Minhyuk memejamkan matanya, dan Yura yang awalnya terkejut, tanpa sadar ikut menutup matanya juga. Untuk sesaat, dunia terasa melambat. Seakan hanya ada mereka berdua dalam gelembung balon yang begitu rapuh tapi cantik.
Lalu dua kata itu terdengar, suaranya lembut namun jelas, langsung menghantam hati Yura.
"Aku menyukaimu."
Begitu sederhana, tapi terdengar begitu manis. Senyumlebar perlahan merekah di wajah Yura, menghangatkan dadanya. Satu tangan Minhyuk masih bertengger di pipinya, ibu jarinya mengusap lembut di sana."Jadi? Kau juga menyukaiku?"
Yura menundukkan wajah, membuang pandangannya sebentar sebelum akhirnya mengangguk malu. Pipinya sudah merona, dan meski tanpa kata, jawaban itu lebih dari cukup.
Minhyuk tersenyum, senyum yang tidak bisa ia tahan. Alih-alih menarik Yura ke dalam dekapannya, ia memilih untuk mendekat sendiri, menyesuaikan dirinya, lalu melingkarkan lengannya di sekeliling tubuh gadis itu dalam pelukan yang hangat.
Yura sempat terkejut, tapi sama sekali tidak berniat menghindar. Sebaliknya, tubuhnya ikut bergerak, membalas pelukan itu dengan kedua lengannya yang perlahan melingkar di punggung Minhyuk.

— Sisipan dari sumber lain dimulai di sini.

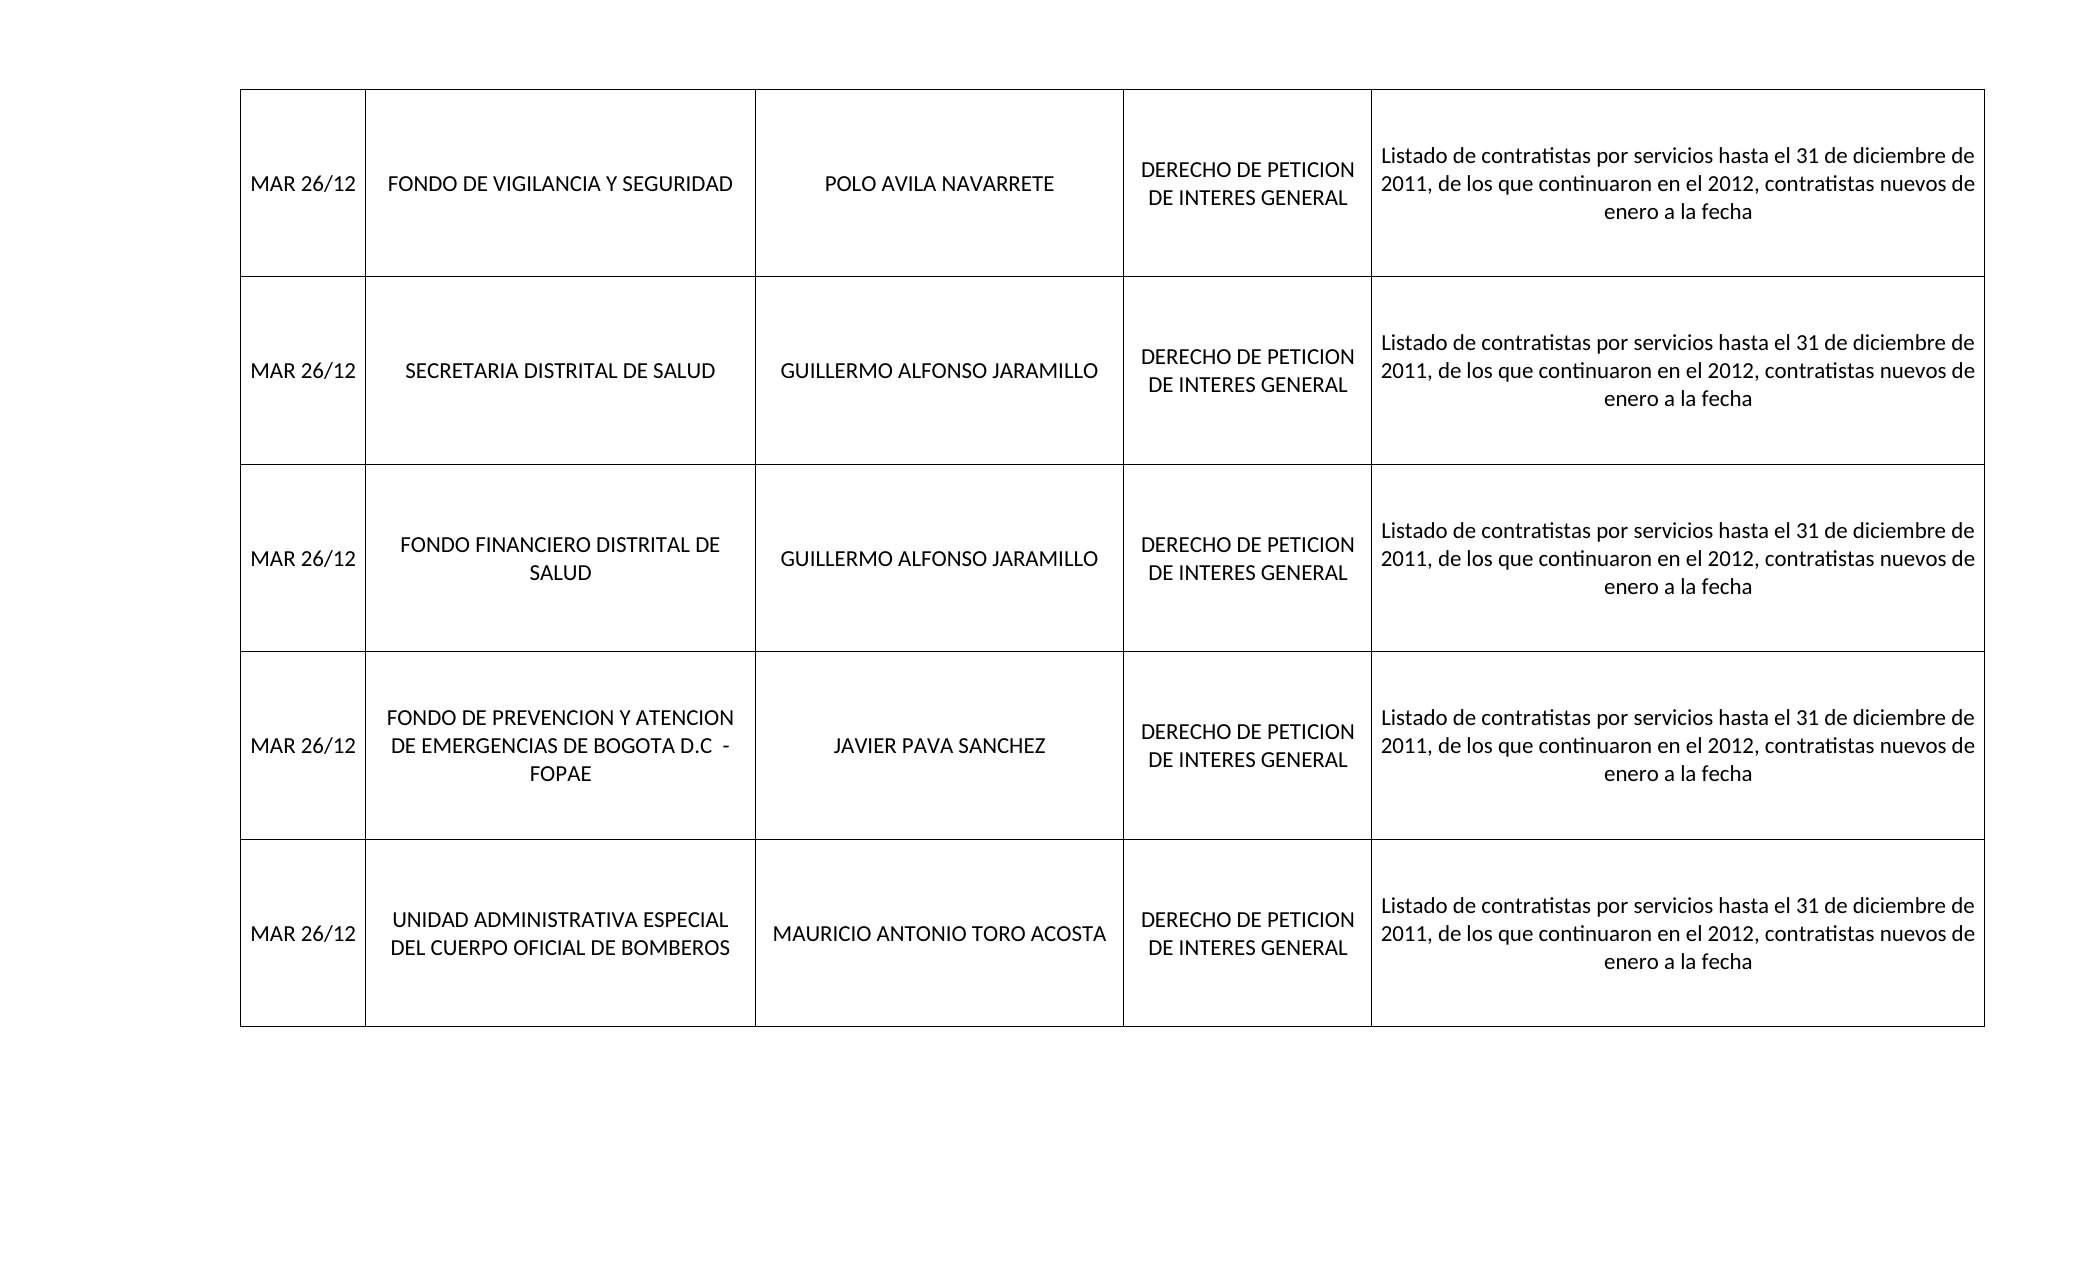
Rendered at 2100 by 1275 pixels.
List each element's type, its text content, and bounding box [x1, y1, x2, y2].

table_cell MAR 26/12 [241, 652, 365, 839]
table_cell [1372, 840, 1984, 1026]
table_cell MAR 26/12 [241, 840, 365, 1026]
table_cell JAVIER PAVA SANCHEZ [756, 652, 1123, 839]
table_cell MAR 26/12 [241, 277, 365, 464]
table_cell SECRETARIA DISTRITAL DE SALUD [366, 277, 755, 464]
table_cell FONDO FINANCIERO DISTRITAL DE SALUD [366, 465, 755, 651]
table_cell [1124, 90, 1371, 276]
table_cell UNIDAD ADMINISTRATIVA ESPECIAL DEL CUERPO OFICIAL DE BOMBEROS [366, 840, 755, 1026]
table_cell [1124, 840, 1371, 1026]
table_cell FONDO DE PREVENCION Y ATENCION DE EMERGENCIAS DE BOGOTA D.C - FOPAE [366, 652, 755, 839]
table_cell Listado de contratistas por servicios hasta el 31 de diciembre de 2011, de los que continuaron en el 2012, contratistas nuevos de enero a la fecha [1372, 277, 1984, 464]
table_cell DERECHO DE PETICION DE INTERES GENERAL [1124, 652, 1371, 839]
table_cell MAR 26/12 [241, 90, 365, 276]
table_cell MAR 26/12 [241, 465, 365, 651]
table_cell GUILLERMO ALFONSO JARAMILLO [756, 465, 1123, 651]
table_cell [1372, 90, 1984, 276]
table_cell POLO AVILA NAVARRETE [756, 90, 1123, 276]
table_cell DERECHO DE PETICION DE INTERES GENERAL [1124, 465, 1371, 651]
table_cell FONDO DE VIGILANCIA Y SEGURIDAD [366, 90, 755, 276]
table_cell Listado de contratistas por servicios hasta el 31 de diciembre de 2011, de los que continuaron en el 2012, contratistas nuevos de enero a la fecha [1372, 652, 1984, 839]
table_cell DERECHO DE PETICION DE INTERES GENERAL [1124, 277, 1371, 464]
table_cell MAURICIO ANTONIO TORO ACOSTA [756, 840, 1123, 1026]
table_cell Listado de contratistas por servicios hasta el 31 de diciembre de 2011, de los que continuaron en el 2012, contratistas nuevos de enero a la fecha [1372, 465, 1984, 651]
table_cell GUILLERMO ALFONSO JARAMILLO [756, 277, 1123, 464]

Dalam keheningan yang nyaman, suara Minhyuk terdengar di dekat telinganya.
"Geureom oneulbuteo il-il?" (kalau begitu, ini hari pertama kita?)

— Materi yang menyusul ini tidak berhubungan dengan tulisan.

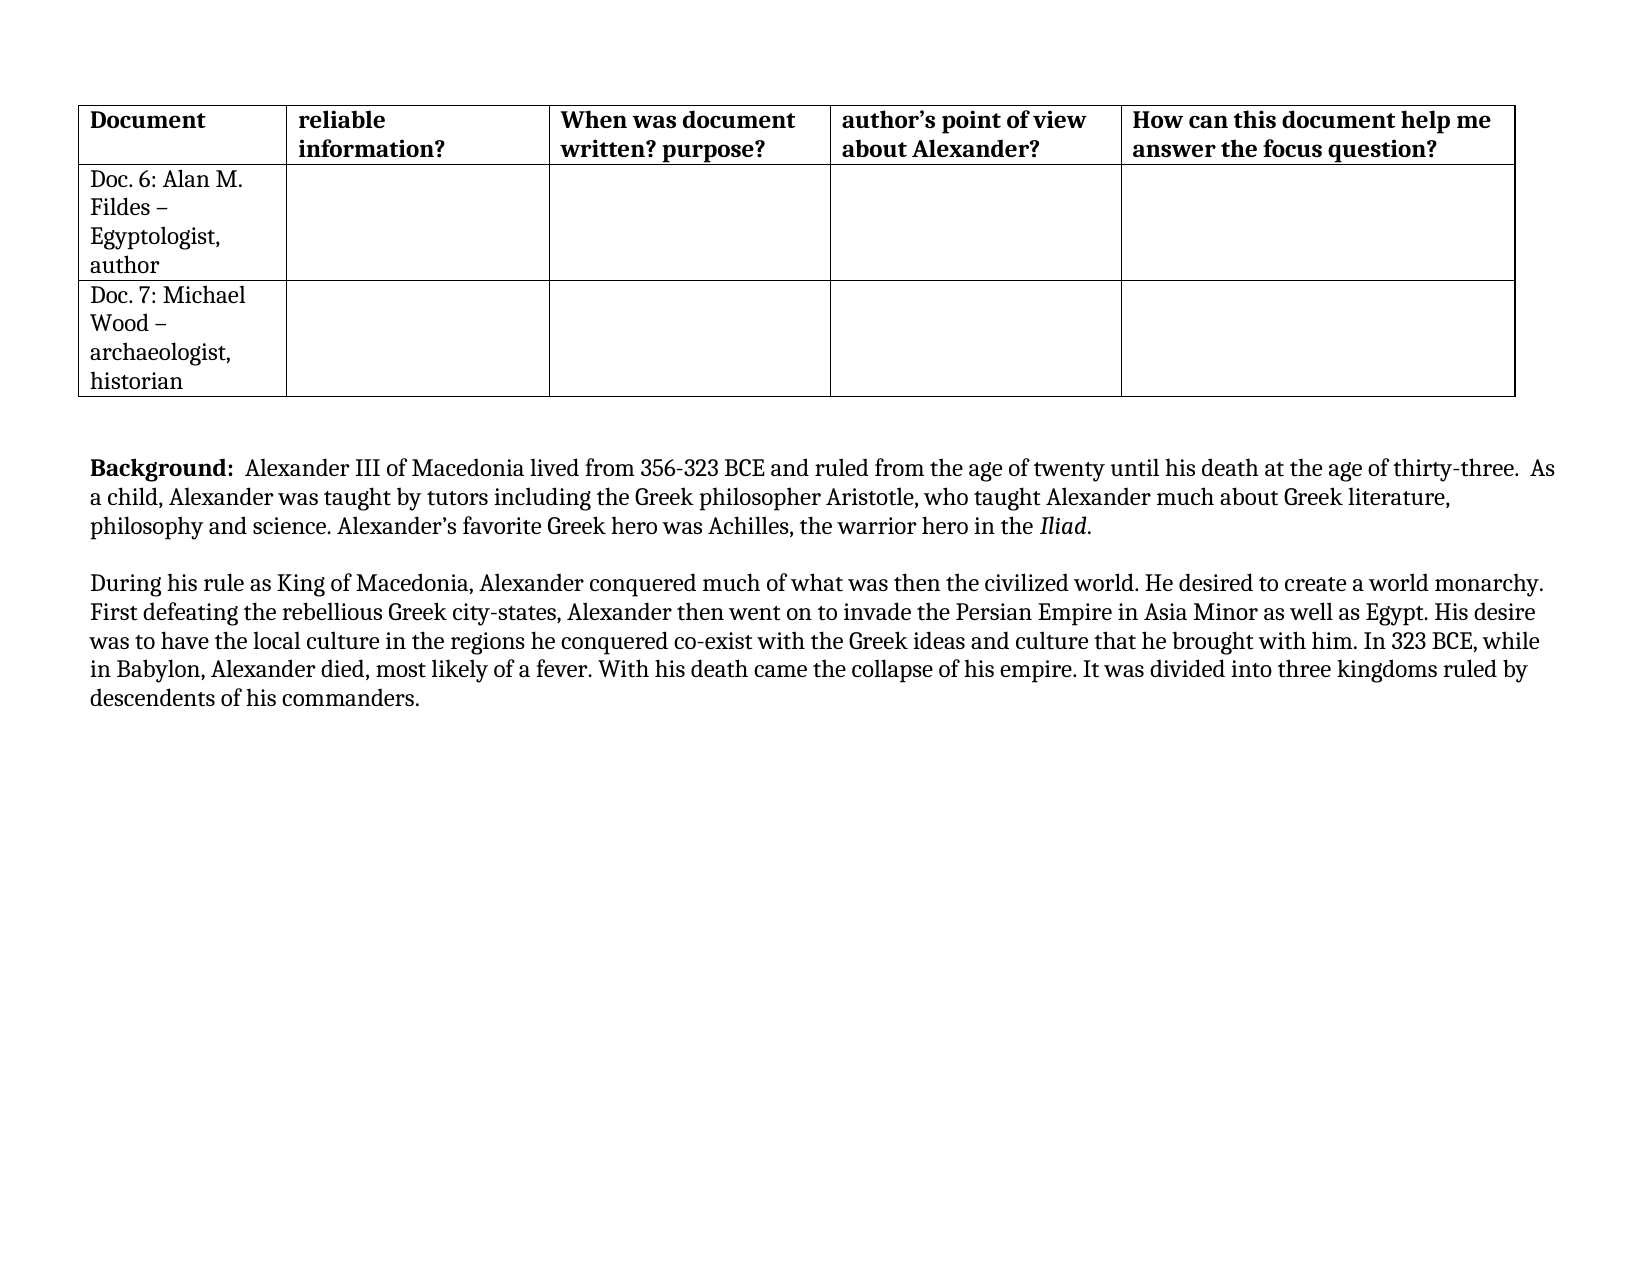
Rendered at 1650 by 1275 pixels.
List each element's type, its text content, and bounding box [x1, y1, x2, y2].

table_cell When was document written? purpose? [550, 106, 830, 163]
text Background: Alexander III of Macedonia lived from 356-323 BCE and ruled from the age of twenty until his death at the age of thirty-three. As a child, Alexander was taught by tutors including the Greek philosopher Aristotle, who taught Alexander much about Greek literature, philosophy and science. Alexander’s favorite Greek hero was Achilles, the warrior hero in the Iliad. [90, 454, 1560, 540]
table_cell How can this document help me answer the focus question? [1122, 106, 1514, 163]
table_cell [550, 281, 830, 396]
text During his rule as King of Macedonia, Alexander conquered much of what was then the civilized world. He desired to create a world monarchy. First defeating the rebellious Greek city-states, Alexander then went on to invade the Persian Empire in Asia Minor as well as Egypt. His desire was to have the local culture in the regions he conquered co-exist with the Greek ideas and culture that he brought with him. In 323 BCE, while in Babylon, Alexander died, most likely of a fever. With his death came the collapse of his empire. It was divided into three kingdoms ruled by descendents of his commanders. [90, 569, 1560, 713]
table_cell [831, 281, 1121, 396]
table_cell [287, 165, 549, 279]
table_cell Document [79, 106, 286, 163]
table_cell [1122, 165, 1514, 279]
table_cell Doc. 7: Michael Wood – archaeologist, historian [79, 281, 286, 396]
table_cell [831, 165, 1121, 279]
table_cell [1122, 281, 1514, 396]
table_cell [287, 281, 549, 396]
table_cell author’s point of view about Alexander? [831, 106, 1121, 163]
table_cell reliable information? [287, 106, 549, 163]
table_cell [550, 165, 830, 279]
table_cell Doc. 6: Alan M. Fildes – Egyptologist, author [79, 165, 286, 279]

Anggukan mantap diberikan dalam pelukan itu—sebuah jawaban tanpa ragu.
Perlahan, pelukan mereka merenggang, tetapi wajahmereka tetap dekat. Sangat dekat hingga Yura bisa merasakan hangatnya napasMinhyuk menyapu kulitnya. Mata mereka bertemu, dapat melihat sirat bahagia di wajah masing-masing.
Di belakang mereka, langit mulai berpendar oranye, memancarkan semburat warna keemasan saat matahari perlahan tenggelam. Cahaya senja yang lembut memperindah siluet dua manusia yang sedang tenggelam dalam dunia mereka sendiri.
Minhyuk menatap Yura dalam-dalam, seolah ingin mengingat setiap detail di hadapannya. Lalu, perlahan, ia mendekat—menghapus sisa jarak di antara mereka.
Bibirnya menyentuh bibir Yura dalam kecupan singkat, terasa manis. Tapi seiring detik yang berlalu, kecupan itu berubah menjadi sesuatu yang lebih dalam. Tak perlu dijelaskan, bukan? Haha.
Dan Yura juga tidak tinggal diam. Kedua tangannya terangkat, melingkar erat di leher Minhyuk, menariknya lebih dekat, memperdalam ciuman yang mereka bagi. Rasanya bahkan jantung mereka berdetak dalam ritme yang sama, begitu dekat hingga dunia di sekeliling terasa menghilang.
Saat akhirnya mereka berpisah, napas keduanya tersengal.
Dahi mereka masih bersentuhan, bibir mereka masih menyisakan hangatnya satu sama lain. Dan langit senja di belakang mereka semakin terlihat cantik, seakan ikut tersenyum, ikut menjadi saksi bisu kisah yang baru dimulai.
Minhyuk mengusap wajah Yura dengan sayang, lalu berbisik lembut, suaranya terdengar begitu tulus, begitu jujur. "Aku benar-benar sudah menyukaimu. Terima kasih karena tidak menyerah padaku yang tak berkesan baik."
Setelah itu, ia kembali mengecup wajah Yura, lembut dan penuh perasaan, sebelum menariknya lagi dalam pelukan. Yura tidak berkata apa-apa. Hanya tersenyum dalam diam, membiarkan dirinya larut dalam kehangatan Minhyuk. Berharap ke depannya hal baik selalu terjadi pada mereka.